Document.

- Theatrical release poster
- Directed by: V. Ramanathan
- Written by: A. P. Nagarajan A. V. P. Aasai Thambi
- Produced by: Modern Theatres
- Starring: S. S. Rajendran C. R. Vijayakumari R. S. Manohar Pandari Bai
- Cinematography: E. N. Balakrishnan
- Edited by: L. Balu
- Music by: Viswanathan–Ramamoorthy
- Production company: Modern Theatres
- Release date: 30 May 1958;
- Country: India
- Language: Tamil

= Petra Maganai Vitra Annai =

Petra Maganai Vitra Annai is 1958 Indian Tamil-language film, directed by V. Ramanathan and produced by Modern Theatres. The film stars S. S. Rajendran, R. S. Manohar, A. Karunanidhi and E. R. Sahadevan, with C. R. Vijayakumari, Pandari Bai and T. P. Muthulakshmi in supporting roles. It was released on 30 May 1958.

== Soundtrack ==
Music was composed by Viswanathan–Ramamoorthy and lyrics were written by Thanjai N. Ramaiah Dass, A. Maruthakasi, Pattukkottai Kalyanasundaram and S. D. Sundharam. The song "Thendral Urangiya Podhum" is tuned in Abheri Ragam. The song "Kaalamenum Kaattaaru" was taken from the stage play Kaviyin Kanavu authored by S. D. Sundaram.

Given instruction.
Answer these questions from the Petra Maganai Vitra Annai text:
(a) Who edited the film?
(b) In which ragam is the song "Thendral Urangiya Podhum" tuned?
(c) From which stage play was the song "Kaalamenum Kaattaaru" taken?

Part of a data file:
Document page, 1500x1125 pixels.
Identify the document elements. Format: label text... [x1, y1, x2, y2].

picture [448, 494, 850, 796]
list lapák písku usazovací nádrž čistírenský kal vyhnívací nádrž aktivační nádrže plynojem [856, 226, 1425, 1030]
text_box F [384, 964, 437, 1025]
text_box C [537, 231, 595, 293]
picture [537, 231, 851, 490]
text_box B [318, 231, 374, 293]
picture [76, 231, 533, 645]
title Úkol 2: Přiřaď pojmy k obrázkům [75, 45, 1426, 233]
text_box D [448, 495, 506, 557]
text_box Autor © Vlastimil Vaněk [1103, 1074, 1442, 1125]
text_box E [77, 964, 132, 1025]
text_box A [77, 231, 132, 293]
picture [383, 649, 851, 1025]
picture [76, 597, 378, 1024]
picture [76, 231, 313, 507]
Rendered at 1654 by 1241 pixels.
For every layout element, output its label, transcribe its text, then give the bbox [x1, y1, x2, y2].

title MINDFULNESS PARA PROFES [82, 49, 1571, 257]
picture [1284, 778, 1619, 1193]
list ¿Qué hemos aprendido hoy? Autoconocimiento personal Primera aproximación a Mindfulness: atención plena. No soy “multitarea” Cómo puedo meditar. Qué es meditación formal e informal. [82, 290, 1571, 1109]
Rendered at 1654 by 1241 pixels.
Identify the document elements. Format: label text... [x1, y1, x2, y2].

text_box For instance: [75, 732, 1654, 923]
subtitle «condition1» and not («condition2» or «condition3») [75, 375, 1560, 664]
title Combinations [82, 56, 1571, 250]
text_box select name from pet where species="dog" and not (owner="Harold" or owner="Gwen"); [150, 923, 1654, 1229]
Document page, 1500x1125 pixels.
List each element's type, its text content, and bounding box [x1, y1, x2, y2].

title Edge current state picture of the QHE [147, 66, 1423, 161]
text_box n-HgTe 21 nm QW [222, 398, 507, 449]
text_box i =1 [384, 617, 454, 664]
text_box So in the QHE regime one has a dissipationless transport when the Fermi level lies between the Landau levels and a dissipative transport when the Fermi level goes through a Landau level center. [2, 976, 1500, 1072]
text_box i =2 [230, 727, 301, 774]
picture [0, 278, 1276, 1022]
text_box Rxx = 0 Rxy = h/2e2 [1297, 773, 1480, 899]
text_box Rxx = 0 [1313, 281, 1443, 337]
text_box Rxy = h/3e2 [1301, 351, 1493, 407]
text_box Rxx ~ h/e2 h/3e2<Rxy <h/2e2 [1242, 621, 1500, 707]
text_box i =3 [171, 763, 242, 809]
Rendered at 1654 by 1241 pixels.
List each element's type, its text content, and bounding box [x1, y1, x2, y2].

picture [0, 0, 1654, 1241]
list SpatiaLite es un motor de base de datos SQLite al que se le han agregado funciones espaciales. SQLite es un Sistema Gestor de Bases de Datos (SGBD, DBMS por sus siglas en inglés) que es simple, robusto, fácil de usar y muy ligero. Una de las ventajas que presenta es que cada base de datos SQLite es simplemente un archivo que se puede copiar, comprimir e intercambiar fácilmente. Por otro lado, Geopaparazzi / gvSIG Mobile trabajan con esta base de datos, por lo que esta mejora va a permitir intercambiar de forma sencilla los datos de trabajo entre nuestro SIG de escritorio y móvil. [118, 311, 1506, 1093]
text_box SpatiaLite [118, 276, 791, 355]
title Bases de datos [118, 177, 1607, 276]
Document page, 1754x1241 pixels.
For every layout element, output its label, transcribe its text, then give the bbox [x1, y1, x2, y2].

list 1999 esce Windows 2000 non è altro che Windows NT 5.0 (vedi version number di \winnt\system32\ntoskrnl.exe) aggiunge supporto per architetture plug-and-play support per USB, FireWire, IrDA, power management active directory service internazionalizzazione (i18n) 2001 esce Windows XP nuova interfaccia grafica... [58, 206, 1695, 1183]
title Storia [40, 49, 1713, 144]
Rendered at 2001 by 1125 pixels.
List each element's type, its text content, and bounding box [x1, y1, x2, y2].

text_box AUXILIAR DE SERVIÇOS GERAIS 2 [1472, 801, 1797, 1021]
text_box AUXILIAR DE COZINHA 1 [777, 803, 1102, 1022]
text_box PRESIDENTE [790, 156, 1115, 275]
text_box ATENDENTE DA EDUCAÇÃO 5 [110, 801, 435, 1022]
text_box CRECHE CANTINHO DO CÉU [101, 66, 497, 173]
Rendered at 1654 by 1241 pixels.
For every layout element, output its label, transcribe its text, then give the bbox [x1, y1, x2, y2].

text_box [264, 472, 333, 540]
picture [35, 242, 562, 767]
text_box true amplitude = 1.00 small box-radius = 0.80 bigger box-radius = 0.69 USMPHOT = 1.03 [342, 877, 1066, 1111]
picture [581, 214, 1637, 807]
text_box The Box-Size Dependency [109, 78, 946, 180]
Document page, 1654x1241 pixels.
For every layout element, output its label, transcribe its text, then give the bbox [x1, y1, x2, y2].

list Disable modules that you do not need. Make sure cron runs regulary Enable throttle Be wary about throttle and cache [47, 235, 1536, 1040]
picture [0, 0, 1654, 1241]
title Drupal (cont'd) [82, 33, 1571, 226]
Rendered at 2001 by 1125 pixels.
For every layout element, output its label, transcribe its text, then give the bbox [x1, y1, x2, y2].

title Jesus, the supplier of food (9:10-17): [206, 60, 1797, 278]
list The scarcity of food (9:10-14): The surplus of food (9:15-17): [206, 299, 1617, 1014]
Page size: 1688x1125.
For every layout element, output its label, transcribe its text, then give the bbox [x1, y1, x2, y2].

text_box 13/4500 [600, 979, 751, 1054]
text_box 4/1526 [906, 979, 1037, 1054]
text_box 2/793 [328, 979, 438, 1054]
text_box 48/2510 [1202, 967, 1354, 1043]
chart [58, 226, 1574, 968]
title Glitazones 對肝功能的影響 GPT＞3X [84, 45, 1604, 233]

Reply to the task.
(a) L. Balu
(b) Abheri Ragam
(c) Kaviyin Kanavu